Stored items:
+---+
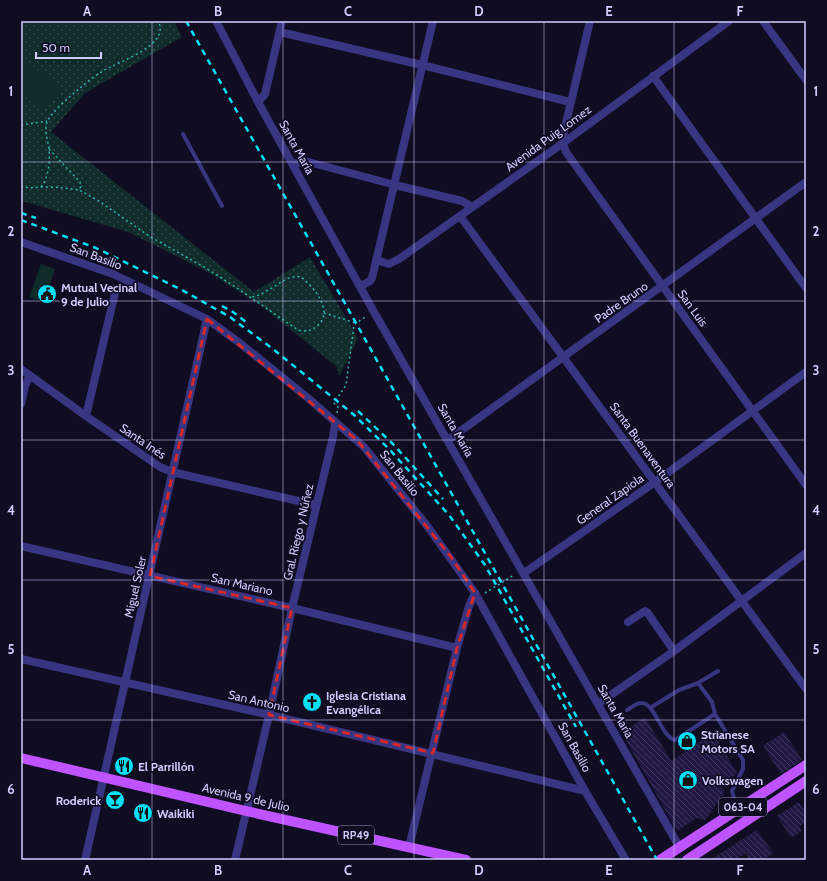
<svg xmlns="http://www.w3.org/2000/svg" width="827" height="881" viewBox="0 0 827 881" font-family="Cabin,sans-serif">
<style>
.park{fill:url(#park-dots)}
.garden{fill:#0f2b2a}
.building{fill:url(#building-back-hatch)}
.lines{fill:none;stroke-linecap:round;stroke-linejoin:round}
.path{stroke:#29b6ad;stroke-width:1.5;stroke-dasharray:2 3;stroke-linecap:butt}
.service{stroke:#383582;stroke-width:4}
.minor{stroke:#383582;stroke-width:8}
.primary{stroke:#be53ff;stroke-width:10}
.rail{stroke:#00e0f7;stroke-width:2.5;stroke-dasharray:6 5;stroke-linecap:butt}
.marked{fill:none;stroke:#d62828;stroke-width:3;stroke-dasharray:8 5;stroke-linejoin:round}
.grid{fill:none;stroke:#d2ccff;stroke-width:1;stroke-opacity:0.55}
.labels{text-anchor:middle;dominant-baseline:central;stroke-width:3.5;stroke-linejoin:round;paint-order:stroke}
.shield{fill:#100c21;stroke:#9892bc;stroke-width:1}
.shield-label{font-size:11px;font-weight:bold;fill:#d2ccff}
.street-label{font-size:12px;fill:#d2ccff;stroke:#100c21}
.poi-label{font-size:12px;font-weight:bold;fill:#d2ccff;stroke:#100c21;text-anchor:start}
.neatline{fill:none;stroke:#d2ccff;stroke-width:1.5}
.grid-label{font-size:13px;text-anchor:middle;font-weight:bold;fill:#d2ccff}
</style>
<defs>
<pattern id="park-dots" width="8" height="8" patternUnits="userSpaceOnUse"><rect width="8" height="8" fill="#0f2b2a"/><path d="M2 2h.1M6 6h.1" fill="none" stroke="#31494a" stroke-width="1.8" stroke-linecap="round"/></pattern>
<pattern id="building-back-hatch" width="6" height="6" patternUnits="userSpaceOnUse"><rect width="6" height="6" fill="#201843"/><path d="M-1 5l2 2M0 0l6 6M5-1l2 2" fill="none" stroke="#40385f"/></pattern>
</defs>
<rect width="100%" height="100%" fill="#100c21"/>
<path class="park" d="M 21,21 L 174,21 L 182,37 L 85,93 L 51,132 L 254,292 L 310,257 L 358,338 L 339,377 L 337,367 L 260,305 L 208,272 L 128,232 L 22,201 Z"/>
<path class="garden" d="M 21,55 L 60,89 L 41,111 L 21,93 Z
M 41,264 L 55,269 L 44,302 L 29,297 Z"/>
<path class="building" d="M 645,717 L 671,761 L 713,733 L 737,773 L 721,787 L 725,792 L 705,820 L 697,818 L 677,831 L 622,733 Z
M 784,732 L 802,760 L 781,774 L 763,746 Z
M 799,802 L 806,813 L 806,822 L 799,827 L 802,831 L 791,838 L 777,816 Z
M 757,830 L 773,853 L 763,860 L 750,860 L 746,853 L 735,860 L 710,860 Z"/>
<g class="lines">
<path class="path" d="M 21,125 L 47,121
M 49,149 L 80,182 L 81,186 L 79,190 L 99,201 L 149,236 L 204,267 L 234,286 L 298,330 C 306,332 312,331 318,325 C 334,311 314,287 301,277 C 284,273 269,296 250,297
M 21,186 C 29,189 35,187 43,187 C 56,187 67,188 79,190
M 41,187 C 49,177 50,161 49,149 C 48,140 44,132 47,122 C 51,113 70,96 79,89 C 86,83 94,76 103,71 C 117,62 172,45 158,21
M 324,313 L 356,323
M 337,413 L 338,407 L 334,403 L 346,385 L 354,325 L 356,323 L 367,316
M 485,593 L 514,575"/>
<path class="service" d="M 183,134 L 222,206
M 698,683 L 712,702 L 715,714 L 743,760 L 743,769 L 732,791 L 735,802 L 740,808
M 650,708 L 679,690 L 698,683 L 718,671
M 627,710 C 631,708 636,703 641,703 C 655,702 661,737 675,740 L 715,714"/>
<path class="minor" d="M 216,21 L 258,102 L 374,312 L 680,848
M 590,21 L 563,136 L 563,143 L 566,152 L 806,485
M 763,21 L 806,80
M 280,32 L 422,65 L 570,102
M 653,76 L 806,288
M 258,102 L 265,94 L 282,21
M 293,164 L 305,161 L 395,185 L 462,201 L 472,207
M 460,216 L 806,689
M 21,242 L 113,274 L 207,319 L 241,344 L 308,398 L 364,447 L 428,527 L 475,593 L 585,791 L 626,860
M 376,260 L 389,264 L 399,259 L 563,143 L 729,21
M 361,286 L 370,281 L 372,278 L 433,21
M 21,369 L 86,416 L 160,467 L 172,472 L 316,505
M 21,404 L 25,386 L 30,376
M 86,416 L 115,293
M 448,440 L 806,182
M 21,546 L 292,608 L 457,648
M 524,573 L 655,482 L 806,372
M 628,622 L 645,611 L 647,612 L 674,651
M 21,659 L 274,716 L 585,791
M 598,704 L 674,651 L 806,553
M 409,847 L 457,648 L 469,606 L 475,593
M 85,860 L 207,319
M 235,860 L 269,715 L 292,608 L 333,437 L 335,422"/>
<path class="primary" d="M 21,758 L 246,811 L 466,860
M 660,860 L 806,765
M 687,860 L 806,781"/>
<path class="rail" d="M 186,21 L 356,323 L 657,860
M 21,213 L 36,218
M 21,220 L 96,248 L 182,290 L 230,317 L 273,349 L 353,414 L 389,449 L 449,515 L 485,565 L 576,727
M 222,306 L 233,312 L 246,322
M 358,411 L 393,444 L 443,499"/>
</g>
<path class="marked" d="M 207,319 L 357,440 L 451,557 L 475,593 L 457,648 L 433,753 L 269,715 L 292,608 L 150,576 Z"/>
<path class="grid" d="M 152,21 L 152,860M 283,21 L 283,860M 414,21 L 414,860M 544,21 L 544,860M 674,21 L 674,860M 21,162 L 806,162M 21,301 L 806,301M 21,440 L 806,440M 21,580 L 806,580M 21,720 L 806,720"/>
<defs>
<symbol id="civic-disc" viewBox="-11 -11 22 22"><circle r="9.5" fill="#00e0f7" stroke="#100c21"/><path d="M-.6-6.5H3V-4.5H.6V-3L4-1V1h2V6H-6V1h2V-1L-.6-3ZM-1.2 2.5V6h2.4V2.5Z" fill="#111"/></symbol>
<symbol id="church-disc" viewBox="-11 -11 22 22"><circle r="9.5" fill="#00e0f7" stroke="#100c21"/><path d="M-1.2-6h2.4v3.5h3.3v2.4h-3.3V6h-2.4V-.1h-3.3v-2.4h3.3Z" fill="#111"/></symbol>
<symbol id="shop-disc" viewBox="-11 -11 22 22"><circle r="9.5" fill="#00e0f7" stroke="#100c21"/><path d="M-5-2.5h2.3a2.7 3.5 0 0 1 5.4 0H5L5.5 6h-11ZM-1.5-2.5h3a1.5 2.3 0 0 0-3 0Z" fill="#111"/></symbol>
<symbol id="restaurant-disc" viewBox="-11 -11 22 22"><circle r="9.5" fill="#00e0f7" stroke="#100c21"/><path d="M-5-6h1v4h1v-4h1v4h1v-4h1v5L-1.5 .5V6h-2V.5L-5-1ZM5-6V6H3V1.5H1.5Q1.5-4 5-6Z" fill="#111"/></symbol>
<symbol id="bar-disc" viewBox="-11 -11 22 22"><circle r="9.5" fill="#00e0f7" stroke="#100c21"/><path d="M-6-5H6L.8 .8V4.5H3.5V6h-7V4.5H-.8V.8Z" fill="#111"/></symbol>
</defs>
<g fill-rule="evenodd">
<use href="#civic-disc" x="36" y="283" width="22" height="22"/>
<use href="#church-disc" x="301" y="691" width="22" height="22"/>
<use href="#shop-disc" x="676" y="730" width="22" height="22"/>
<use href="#restaurant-disc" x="113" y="755" width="22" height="22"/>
<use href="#shop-disc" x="677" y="769" width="22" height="22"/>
<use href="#bar-disc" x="104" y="789" width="22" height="22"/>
<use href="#restaurant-disc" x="132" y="802" width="22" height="22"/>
</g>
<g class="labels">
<g class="shield">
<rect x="719" y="798" width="48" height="18" rx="3"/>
<rect x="338" y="826" width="36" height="18" rx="3"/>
</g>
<g class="shield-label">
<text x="743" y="807">063-04</text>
<text x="356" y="835">RP49</text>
</g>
<g class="street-label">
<text transform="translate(548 138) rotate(-36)">Avenida Puig Lomez</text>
<text transform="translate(297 147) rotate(61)">Santa María</text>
<text transform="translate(96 256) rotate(21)">San Basilio</text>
<text transform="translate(621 302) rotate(-35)">Padre Bruno</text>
<text transform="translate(693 308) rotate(54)">San Luis</text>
<text transform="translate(456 430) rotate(60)">Santa María</text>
<text transform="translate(143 441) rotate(34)">Santa Inés</text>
<text transform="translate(643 445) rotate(54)">Santa Buenaventura</text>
<text transform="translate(400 473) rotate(51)">San Basilio</text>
<text transform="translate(610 499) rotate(-35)">General Zapiola</text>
<text transform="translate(298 532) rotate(-77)">Gral. Riego y Núñez</text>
<text transform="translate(242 584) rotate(13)">San Mariano</text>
<text transform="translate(135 587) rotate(-77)">Miguel Soler</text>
<text transform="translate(259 701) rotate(13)">San Antonio</text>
<text transform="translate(616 711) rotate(60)">Santa María</text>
<text transform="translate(575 747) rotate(61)">San Basilio</text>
<text transform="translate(246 797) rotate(13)">Avenida 9 de Julio</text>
</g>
<g class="poi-label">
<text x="61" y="287">Mutual Vecinal<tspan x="61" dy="14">9 de Julio</tspan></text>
<text x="326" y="695">Iglesia Cristiana<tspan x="326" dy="14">Evangélica</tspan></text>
<text x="701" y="734">Strianese<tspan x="701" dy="14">Motors SA</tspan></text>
<text x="138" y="766">El Parrillón</text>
<text x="702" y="780">Volkswagen</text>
<text x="101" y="800" text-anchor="end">Roderick</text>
<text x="157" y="813">Waikiki</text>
</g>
</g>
<rect width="827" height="881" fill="none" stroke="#100c21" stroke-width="44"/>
<path d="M36 52v6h65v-6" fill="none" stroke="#d2ccff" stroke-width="2"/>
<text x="42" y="52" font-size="12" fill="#d2ccff" stroke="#100c21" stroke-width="3" paint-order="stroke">50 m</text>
<rect x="22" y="22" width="783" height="837" class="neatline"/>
<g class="grid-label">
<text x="87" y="16">A</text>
<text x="218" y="16">B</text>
<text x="348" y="16">C</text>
<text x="479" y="16">D</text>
<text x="609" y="16">E</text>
<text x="740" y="16">F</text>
<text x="11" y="96">1</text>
<text x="816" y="96">1</text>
<text x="11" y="236">2</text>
<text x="816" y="236">2</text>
<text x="11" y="375">3</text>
<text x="816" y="375">3</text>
<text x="11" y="515">4</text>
<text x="816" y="515">4</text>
<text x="11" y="654">5</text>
<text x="816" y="654">5</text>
<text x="11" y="794">6</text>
<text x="816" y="794">6</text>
<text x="87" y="875">A</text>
<text x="218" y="875">B</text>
<text x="348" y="875">C</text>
<text x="479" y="875">D</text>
<text x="609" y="875">E</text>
<text x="740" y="875">F</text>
</g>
</svg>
+---+
Across the records above, how many lines does the word "labels" appear on? Reply with the number only.

## Task output
2